Ein Team von 219 Priestern kommentiert das Evangelium des Tages
219 Priestern kommentiert das Evangelium des Tages
Betrachtung des heutigen Evangeliums
Das heutige Evangelium + Predigt (von 300 Wörtern)
Kommt alle zu mir, die ihr euch plagt und schwere Lasten zu tragen habt. Ich werde euch Ruhe verschaffen. Nehmt mein Joch auf euch und lernt von mir; denn ich bin gütig und von Herzen demütig; so werdet ihr Ruhe finden für eure Seele. Denn mein Joch drückt nicht, und meine Last ist leicht.
„Du hast all das den Weisen und Klugen verborgen, den Unmündigen aber offenbart“
Rev. D. Antoni CAROL i Hostench (Sant Cugat del Vallès, Barcelona, Spanien)Heute lädt uns der Herr ein, in die Schule seines demütigen Herzens einzutreten, und er tut dies mit Worten voller Trost: „Kommt alle zu mir, die ihr mühselig und beladen seid; ich will euch erquicken“ (Mt 11,28). Am Fest des heiligen Beda des Ehrwürdigen (672–735) erhält dieses Evangelium ein besonderes Licht, denn sein Leben war eine treue Antwort auf diesen Ruf Jesu zur Demut und Einfachheit.
Beda war Mönch, Gelehrter, Historiker und vor allem ein Kontemplativer des Wortes. Schon in jungen Jahren entschied er sich für das Klosterleben und widmete sich, wie er selbst schreibt, „dem Studium der Heiligen Schrift, der Einhaltung der Ordensregeln und dem täglichen Gesang in der Kirche”. Sein Dasein verlief in der scheinbaren Einfachheit des Klosters, doch seine Seele war im sanften Joch des Meisters verankert.

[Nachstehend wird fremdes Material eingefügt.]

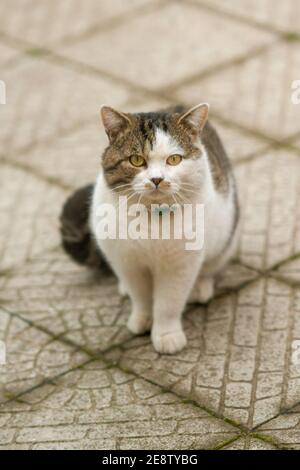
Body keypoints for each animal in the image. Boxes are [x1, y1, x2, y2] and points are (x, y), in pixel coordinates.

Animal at [60, 103, 239, 352]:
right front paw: (142, 320)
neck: (152, 220)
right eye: (136, 160)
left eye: (174, 159)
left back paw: (199, 288)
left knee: (209, 268)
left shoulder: (180, 265)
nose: (156, 179)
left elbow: (168, 303)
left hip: (224, 239)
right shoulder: (127, 262)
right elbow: (142, 297)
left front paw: (166, 335)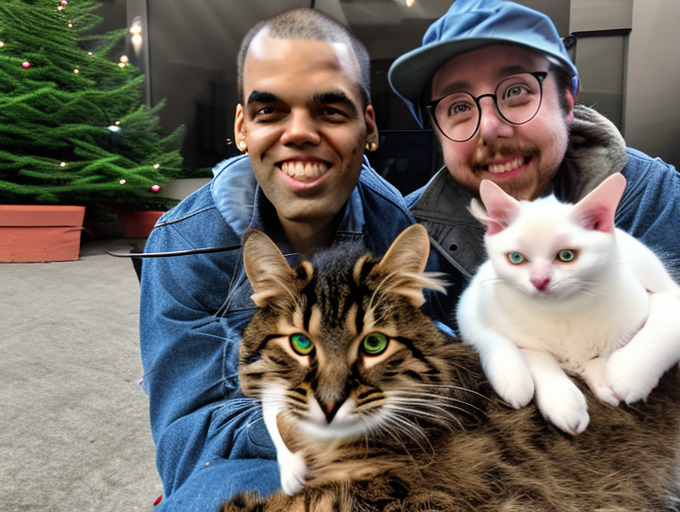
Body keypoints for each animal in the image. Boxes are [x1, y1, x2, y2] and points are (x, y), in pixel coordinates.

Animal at [456, 174, 680, 434]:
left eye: (566, 255)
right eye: (516, 258)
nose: (539, 280)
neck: (561, 313)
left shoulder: (661, 297)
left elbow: (663, 327)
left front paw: (628, 373)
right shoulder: (470, 307)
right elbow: (523, 351)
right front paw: (559, 398)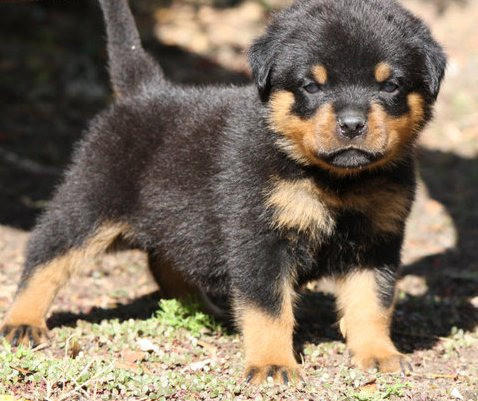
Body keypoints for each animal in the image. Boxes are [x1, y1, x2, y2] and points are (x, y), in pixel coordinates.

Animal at [1, 0, 446, 382]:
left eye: (390, 86)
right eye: (311, 86)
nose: (352, 124)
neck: (335, 180)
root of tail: (145, 92)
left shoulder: (377, 241)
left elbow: (372, 303)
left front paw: (379, 354)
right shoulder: (259, 239)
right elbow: (269, 309)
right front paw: (272, 364)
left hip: (179, 218)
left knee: (166, 261)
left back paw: (207, 309)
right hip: (91, 201)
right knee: (46, 255)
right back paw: (23, 322)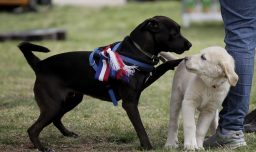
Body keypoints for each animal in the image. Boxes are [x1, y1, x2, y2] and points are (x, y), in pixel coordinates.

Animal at [18, 16, 190, 151]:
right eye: (174, 33)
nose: (190, 45)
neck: (136, 50)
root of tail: (40, 65)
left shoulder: (144, 82)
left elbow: (164, 65)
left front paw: (181, 61)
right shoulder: (130, 103)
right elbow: (140, 128)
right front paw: (147, 146)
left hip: (71, 100)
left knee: (55, 119)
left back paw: (68, 134)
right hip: (53, 105)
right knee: (33, 130)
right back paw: (42, 147)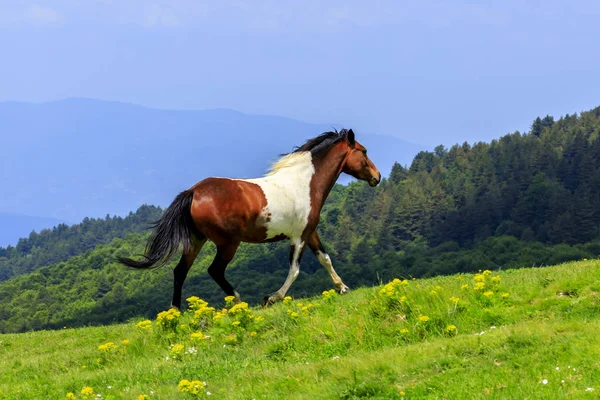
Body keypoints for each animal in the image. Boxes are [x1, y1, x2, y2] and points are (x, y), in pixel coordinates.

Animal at [118, 130, 380, 308]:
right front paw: (271, 298)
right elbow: (295, 269)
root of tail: (193, 192)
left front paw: (343, 287)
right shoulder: (298, 236)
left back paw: (175, 310)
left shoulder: (310, 232)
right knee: (214, 270)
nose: (376, 177)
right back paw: (237, 300)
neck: (305, 183)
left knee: (180, 271)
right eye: (364, 152)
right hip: (228, 243)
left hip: (196, 240)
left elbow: (325, 259)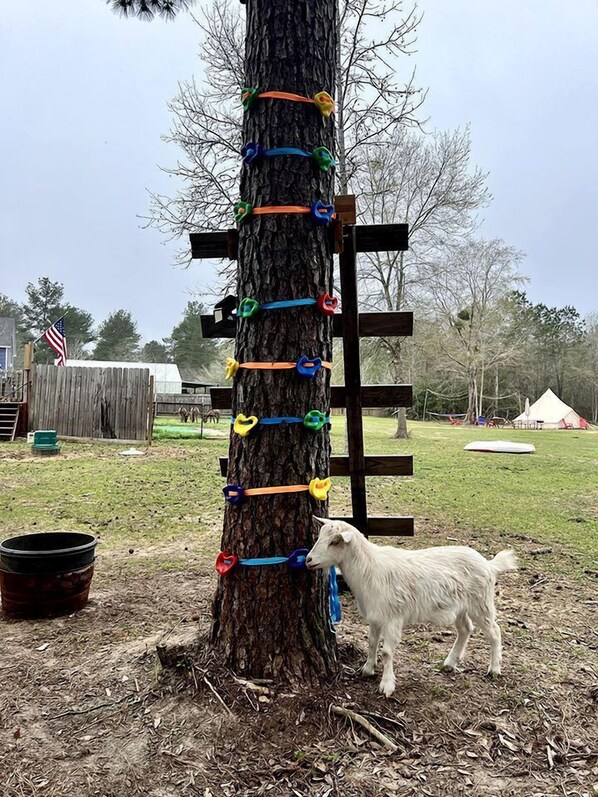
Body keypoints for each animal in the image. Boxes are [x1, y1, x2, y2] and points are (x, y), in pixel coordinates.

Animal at [305, 519, 517, 697]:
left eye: (335, 542)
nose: (308, 560)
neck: (368, 569)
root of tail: (490, 565)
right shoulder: (375, 616)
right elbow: (372, 642)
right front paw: (367, 669)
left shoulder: (392, 617)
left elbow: (386, 651)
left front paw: (387, 685)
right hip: (460, 607)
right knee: (465, 629)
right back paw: (449, 663)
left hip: (481, 602)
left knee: (494, 632)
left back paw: (494, 669)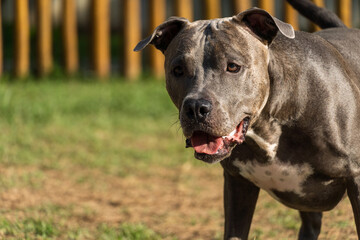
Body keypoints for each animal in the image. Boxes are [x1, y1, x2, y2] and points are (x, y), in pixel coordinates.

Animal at [134, 0, 360, 239]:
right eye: (177, 70)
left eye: (233, 66)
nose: (195, 108)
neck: (269, 123)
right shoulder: (238, 185)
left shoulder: (356, 179)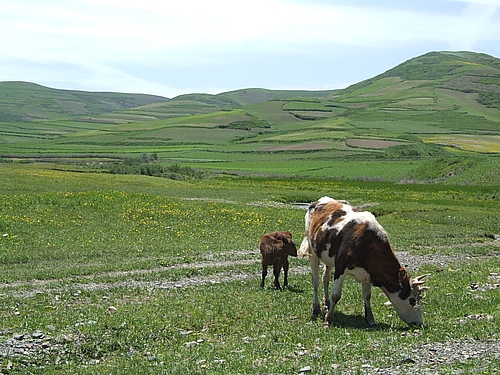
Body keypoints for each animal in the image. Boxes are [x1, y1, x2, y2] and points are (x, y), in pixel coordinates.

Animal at [298, 198, 428, 328]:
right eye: (412, 300)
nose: (419, 323)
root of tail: (321, 200)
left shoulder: (368, 274)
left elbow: (367, 296)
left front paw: (370, 319)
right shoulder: (341, 267)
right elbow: (336, 295)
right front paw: (328, 318)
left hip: (327, 257)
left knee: (325, 278)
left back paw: (326, 303)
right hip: (312, 252)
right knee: (316, 281)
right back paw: (316, 308)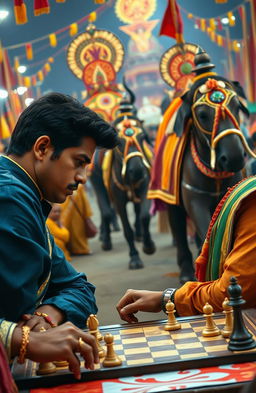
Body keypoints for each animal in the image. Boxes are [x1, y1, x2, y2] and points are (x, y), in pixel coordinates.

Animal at [103, 81, 157, 268]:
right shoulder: (117, 198)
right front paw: (134, 257)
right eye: (119, 141)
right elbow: (127, 229)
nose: (138, 170)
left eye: (143, 136)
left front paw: (149, 245)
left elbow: (145, 216)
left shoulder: (145, 186)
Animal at [148, 47, 254, 284]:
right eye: (203, 114)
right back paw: (187, 270)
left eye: (236, 106)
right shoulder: (193, 195)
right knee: (178, 224)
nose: (234, 157)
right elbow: (203, 224)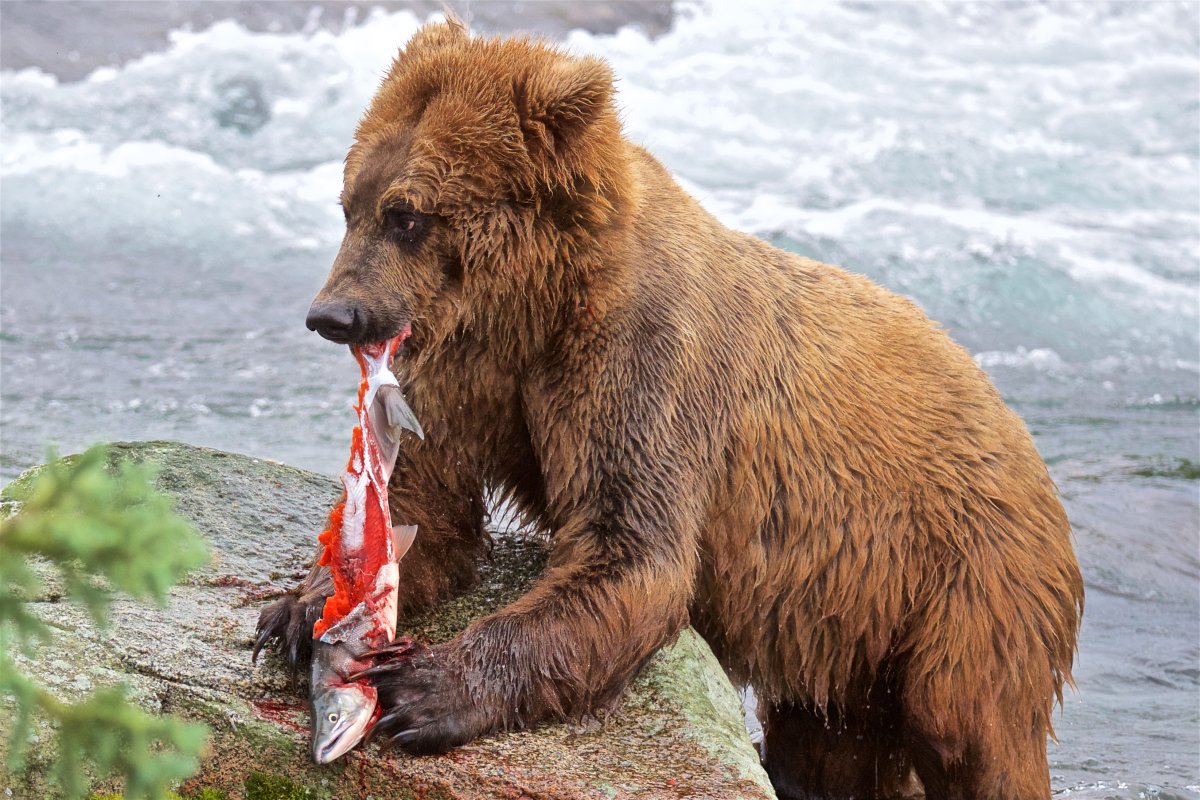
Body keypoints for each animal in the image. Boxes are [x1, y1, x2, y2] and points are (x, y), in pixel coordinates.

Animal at [254, 20, 1084, 799]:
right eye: (350, 204)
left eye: (408, 214)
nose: (333, 313)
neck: (536, 304)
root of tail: (1020, 432)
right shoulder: (462, 368)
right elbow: (426, 512)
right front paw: (299, 610)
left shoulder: (641, 363)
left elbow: (631, 553)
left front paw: (425, 688)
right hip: (845, 622)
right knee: (832, 736)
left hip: (962, 577)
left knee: (968, 727)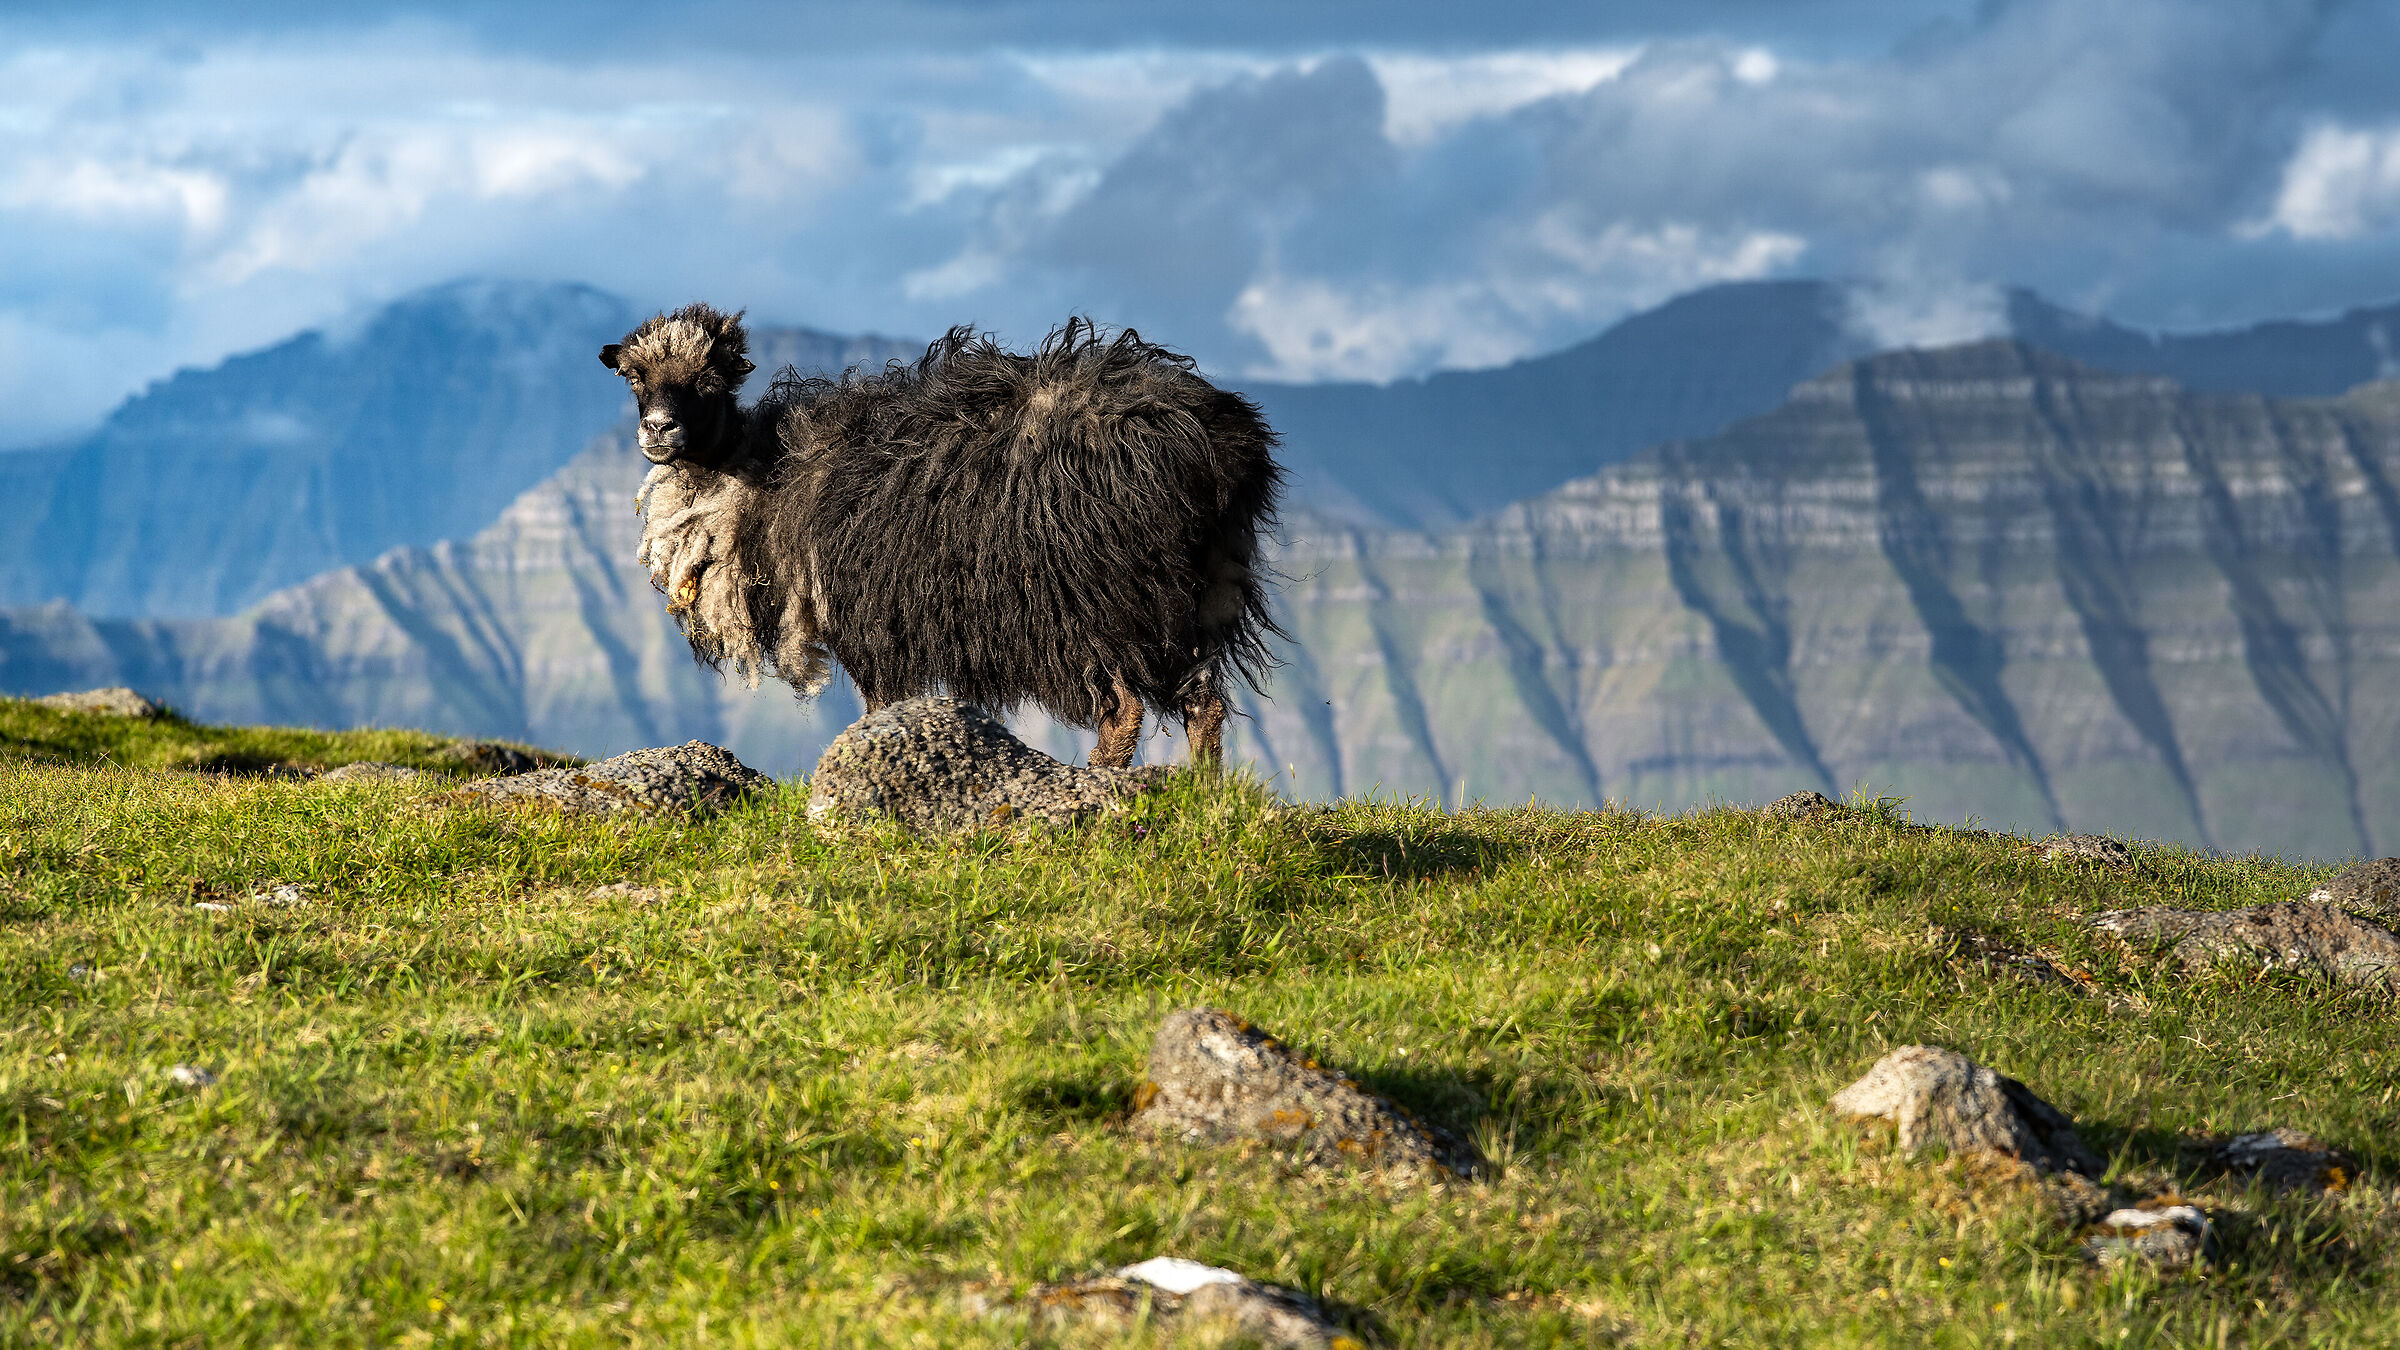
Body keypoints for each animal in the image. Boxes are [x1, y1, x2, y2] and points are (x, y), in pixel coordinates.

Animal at [603, 303, 1284, 767]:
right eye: (635, 378)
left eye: (710, 379)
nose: (659, 429)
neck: (760, 477)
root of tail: (1212, 442)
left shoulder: (868, 622)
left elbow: (879, 709)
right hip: (1187, 595)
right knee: (1204, 703)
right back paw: (1200, 797)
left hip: (1090, 598)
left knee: (1123, 710)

Die Weisheit, die er weitergab, war Frucht des Geistes, der den Demütigen offenbart wird. Jesus selbst verkündete: „Ich preise dich, Vater (…), weil du das vor den Weisen und Klugen verborgen und es den Unmündigen offenbart hast“ (Mt 11,25). Beda ist einer jener Unmündigen, denen Gott die Geheimnisse seines Reiches offenbarte. Er suchte keine menschlichen Größen, war aber groß in Heiligkeit, in Weisheit und in der Liebe zur Kirche. Seine Demut zeigt sich in seinem letzten irdischen Augenblick: Er starb beim Singen des „Gloria“ und übergab seinen Geist im Lobpreis.
Papst Leo XIII. – der ihn zum „Kirchenlehrer“ erhob – sagte über ihn: „Er war ein vollkommenes Vorbild der Einheit von Wissenschaft und Frömmigkeit, von Forschung und Gebet.“ So lehrt uns der heilige Beda, dass wahre christliche Erkenntnis aus der Demut hervorgeht und auf die Ehre Gottes hingeordnet ist.
Seine geistige Arbeit war keine bloße akademische Übung, sondern demütiger Dienst an der christlichen Gemeinschaft: „Um ewig zu leben, muss man also nicht den Tod überlisten, sondern dem Leben dienen, d. h. sich in der Zeitspanne, die wir miteinander verbringen, der Anderen annehme“ (Leo XIV.). Diese Weisheit hallt im Leben Bedas wider, der dem Leben der Kirche mit seiner Feder, seiner Verkündigung und seiner stillen Liebe diente.